Reproduce word for word everything from "The lecturer rubbed" down to "the Second Temple." in the Cairo Geniza article below.
═════ EXTRACTED TEXT
Reuniting the Dispersed Fragments

An ambitious new project seeks to digitize the entire Cairo Geniza, and piecing together half a million document fragments scattered around the world.

Ofer Aderet
Ofer Aderet
Send in e-mailSend in e-mail
Send in e-mailSend in e-mail
Ofer Aderet
Ofer Aderet

One spring day in 1896, a pair of scholarly Scottish twin sisters approached Dr. Solomon Schechter, an expert on rabbinical literature at Cambridge University. They had several tattered pages they had purchased in a Cairo antiquities shop.

The lecturer rubbed his eyes incredulously. He took the pages with him for examination, and then wrote a hurried, excited note to the two women, asking them not to share news of the discovery until a formal announcement could be made.

Yaacov Choueka.Credit: Emil Salman

The women's souvenir turned out to be part of a rare book that had been lost since the Middle Ages. It was the original Hebrew text of the apocryphal "Book of Ben Sira," written early in the second century BCE, 250 years before the destruction of the Second Temple.
══════════
═════ SUPPLIED ENTRIES
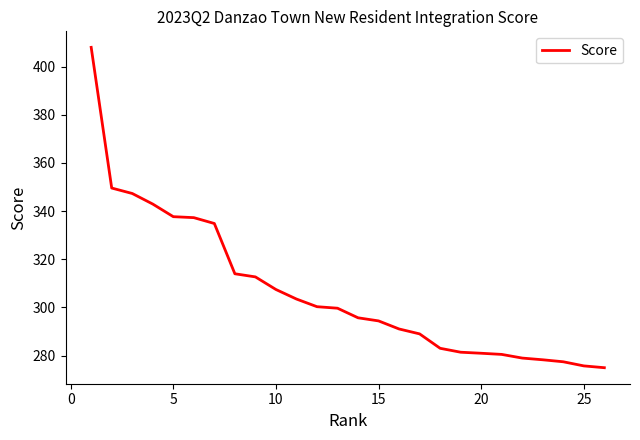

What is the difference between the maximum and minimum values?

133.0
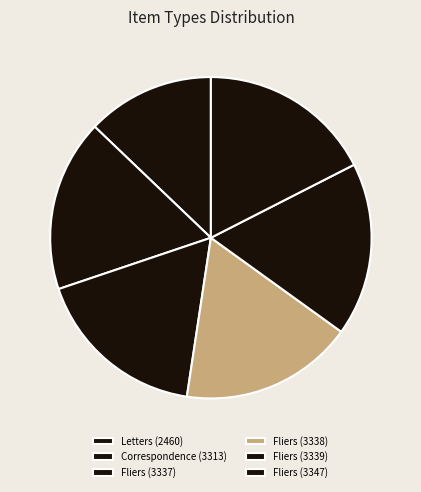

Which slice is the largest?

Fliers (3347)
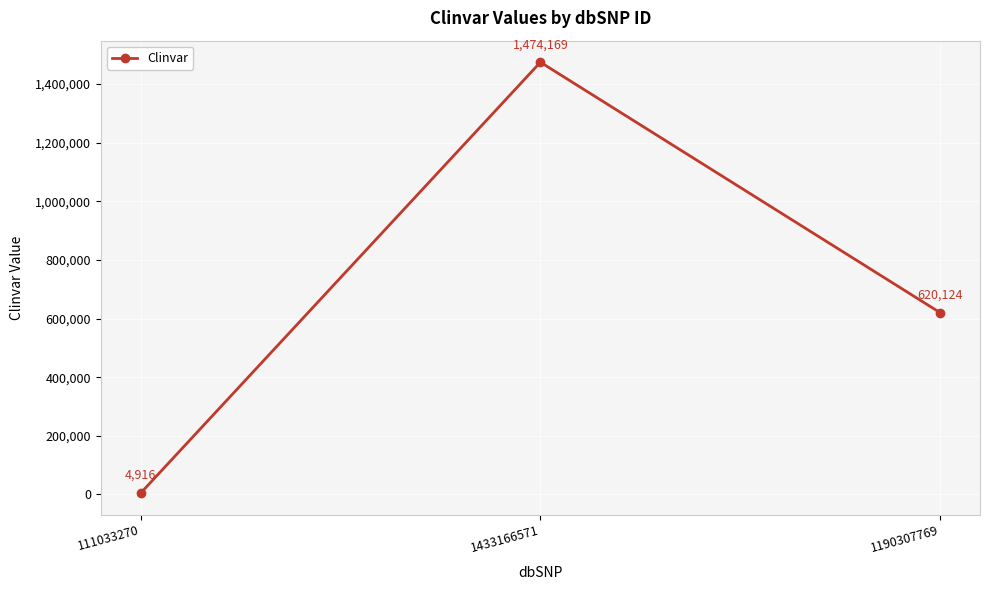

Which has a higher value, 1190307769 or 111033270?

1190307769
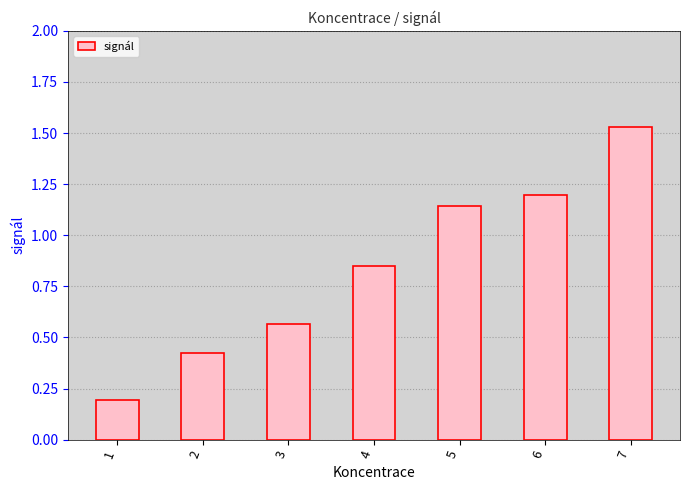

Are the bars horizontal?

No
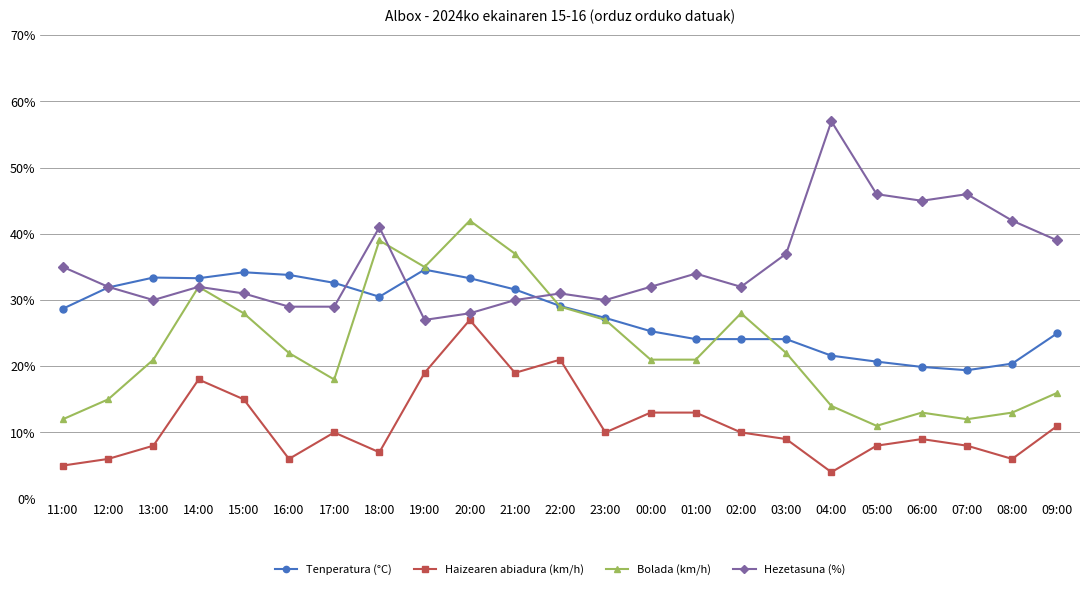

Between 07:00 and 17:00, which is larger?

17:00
══════════
═════ SUPPLIED ENTRIES
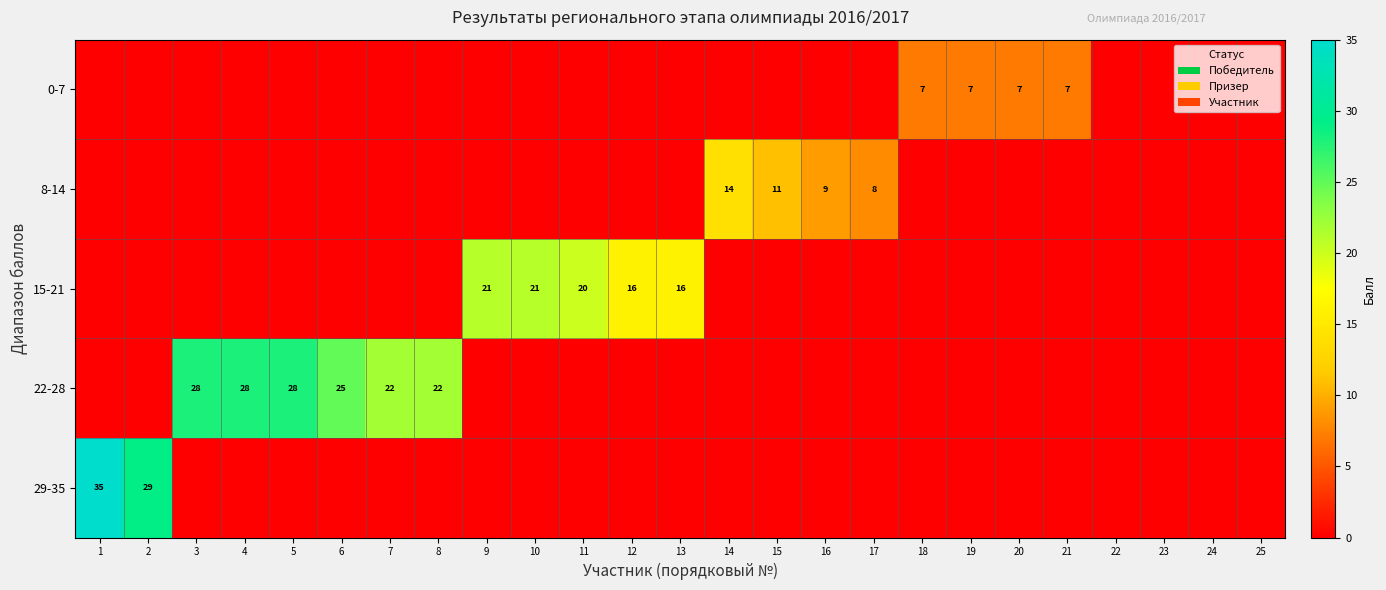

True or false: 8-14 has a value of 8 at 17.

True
══════════
▸ RESULT BELOW:
The lecturer rubbed his eyes incredulously. He took the pages with him for examination, and then wrote a hurried, excited note to the two women, asking them not to share news of the discovery until a formal announcement could be made.

Yaacov Choueka.Credit: Emil Salman

The women's souvenir turned out to be part of a rare book that had been lost since the Middle Ages. It was the original Hebrew text of the apocryphal "Book of Ben Sira," written early in the second century BCE, 250 years before the destruction of the Second Temple.